19th Oct 2015 07:00
LONDON (Alliance News) - Baron Oil PLC Monday said the cost of exiting the Nancy Burdine Maxine field in Colombia will total around USD1.0 million over the next six months as it completes the formal handover of the field to the state-owned oil company.
Inversiones Petroleras de Columbia, in which Baron holds a 50% stake, was operating the field, but handed over formal operator-ship last Friday to its partner, the state-owned oil company Ecopetrol SA.
The field was producing around 400 barrels of oil per day in the first half of 2015 but this was "abruptly stopped towards the end of the reporting period" due to downhole corrosion, it said in September.

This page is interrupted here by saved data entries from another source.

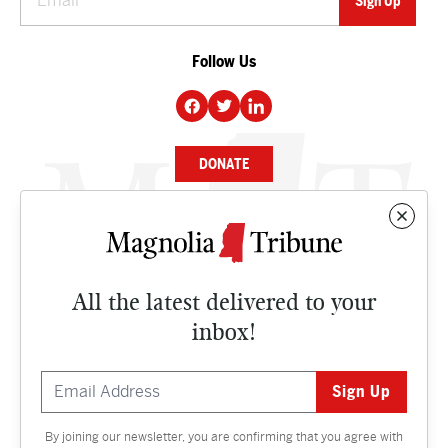
Follow Us
DONATE
NEWS
BUSINESS
All the latest delivered to your
CULTURE
inbox!
OPINION
ISSUES
By joining our newsletter, you are confirming that you agree with
Contact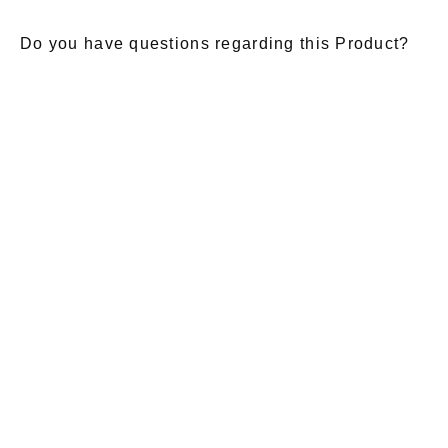
Do you have questions regarding this Product?
E-Mail
*
Salutation
Firstname
*
Lastname
*
Message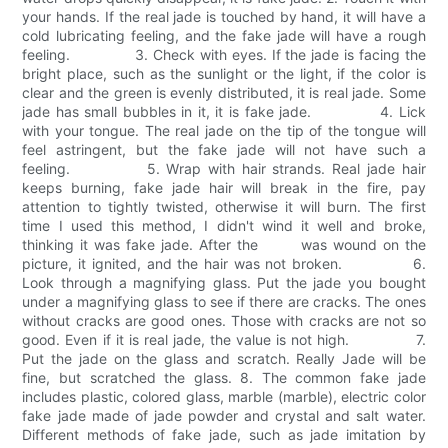
your hands. If the real jade is touched by hand, it will have a
cold lubricating feeling, and the fake jade will have a rough
feeling. 3. Check with eyes. If the jade is facing the
bright place, such as the sunlight or the light, if the color is
clear and the green is evenly distributed, it is real jade. Some
jade has small bubbles in it, it is fake jade. 4. Lick
with your tongue. The real jade on the tip of the tongue will
feel astringent, but the fake jade will not have such a
feeling. 5. Wrap with hair strands. Real jade hair
keeps burning, fake jade hair will break in the fire, pay
attention to tightly twisted, otherwise it will burn. The first
time I used this method, I didn't wind it well and broke,
thinking it was fake jade. After the was wound on the
picture, it ignited, and the hair was not broken. 6.
Look through a magnifying glass. Put the jade you bought
under a magnifying glass to see if there are cracks. The ones
without cracks are good ones. Those with cracks are not so
good. Even if it is real jade, the value is not high. 7.
Put the jade on the glass and scratch. Really Jade will be
fine, but scratched the glass. 8. The common fake jade
includes plastic, colored glass, marble (marble), electric color
fake jade made of jade powder and crystal and salt water.
Different methods of fake jade, such as jade imitation by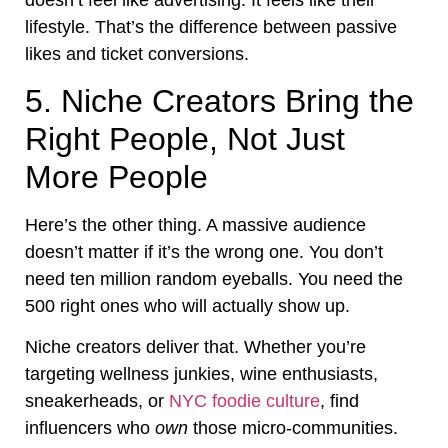
lifestyle. That’s the difference between passive
likes and ticket conversions.
5. Niche Creators Bring the
Right People, Not Just
More People
Here’s the other thing. A massive audience
doesn’t matter if it’s the wrong one. You don’t
need ten million random eyeballs. You need the
500 right ones who will actually show up.
Niche creators deliver that. Whether you’re
targeting wellness junkies, wine enthusiasts,
sneakerheads, or
NYC foodie culture
, find
influencers who
own
those micro-communities.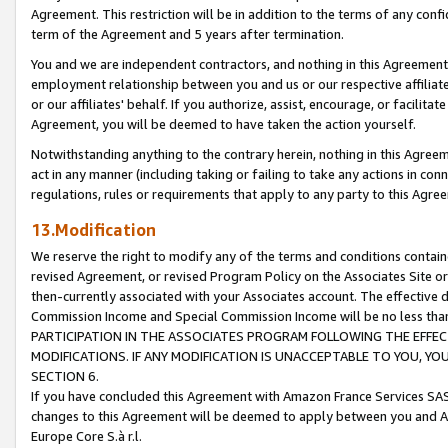
Agreement. This restriction will be in addition to the terms of any con
term of the Agreement and 5 years after termination.
You and we are independent contractors, and nothing in this Agreement wi
employment relationship between you and us or our respective affiliate
or our affiliates' behalf. If you authorize, assist, encourage, or facilita
Agreement, you will be deemed to have taken the action yourself.
Notwithstanding anything to the contrary herein, nothing in this Agreeme
act in any manner (including taking or failing to take any actions in con
regulations, rules or requirements that apply to any party to this Agre
13.Modification
We reserve the right to modify any of the terms and conditions containe
revised Agreement, or revised Program Policy on the Associates Site or
then-currently associated with your Associates account. The effective d
Commission Income and Special Commission Income will be no less tha
PARTICIPATION IN THE ASSOCIATES PROGRAM FOLLOWING THE EFFE
MODIFICATIONS. IF ANY MODIFICATION IS UNACCEPTABLE TO YOU, 
SECTION 6.
If you have concluded this Agreement with Amazon France Services SAS
changes to this Agreement will be deemed to apply between you and A
Europe Core S.à r.l.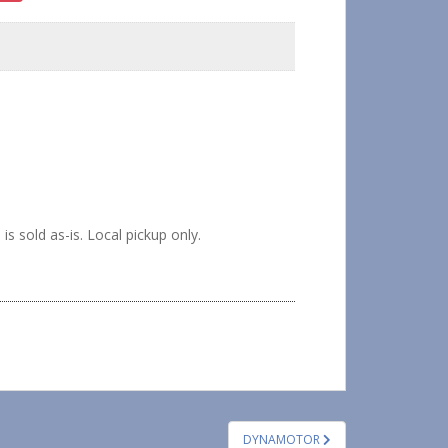
sold as-is. Local pickup only.
DYNAMOTOR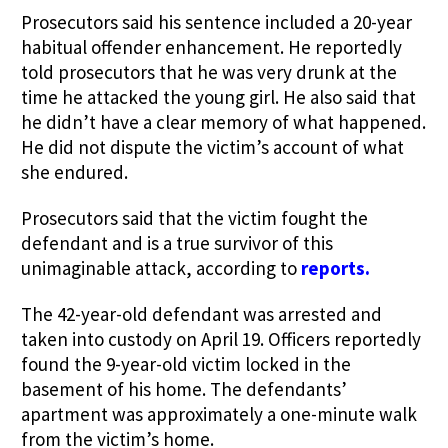
Prosecutors said his sentence included a 20-year
habitual offender enhancement. He reportedly
told prosecutors that he was very drunk at the
time he attacked the young girl. He also said that
he didn’t have a clear memory of what happened.
He did not dispute the victim’s account of what
she endured.
Prosecutors said that the victim fought the
defendant and is a true survivor of this
unimaginable attack, according to
reports
.
The 42-year-old defendant was arrested and
taken into custody on April 19. Officers reportedly
found the 9-year-old victim locked in the
basement of his home. The defendants’
apartment was approximately a one-minute walk
from the victim’s home.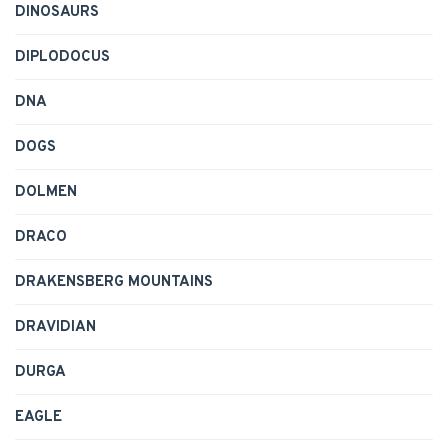
DINOSAURS
DIPLODOCUS
DNA
DOGS
DOLMEN
DRACO
DRAKENSBERG MOUNTAINS
DRAVIDIAN
DURGA
EAGLE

To fix the problem, it would have had to re-enter the well but said it decided against this because it would involve "significant operational risk and cost" which could not be recovered from any further production sourced from the well.
Baron's contract on the field then expired and its request to continue operating the field was rejected by Ecopetrol.
Over the next six months, Baron will work to complete all the formal field handover documentation and the net cost of exiting the country will be around USD1.0 million, mainly related to accrued royalty payments and capital costs owed to Ecopetrol.
Back in September, the company said it is focused on finding new opportunities in Peru "and elsewhere" following the exit from Colombia.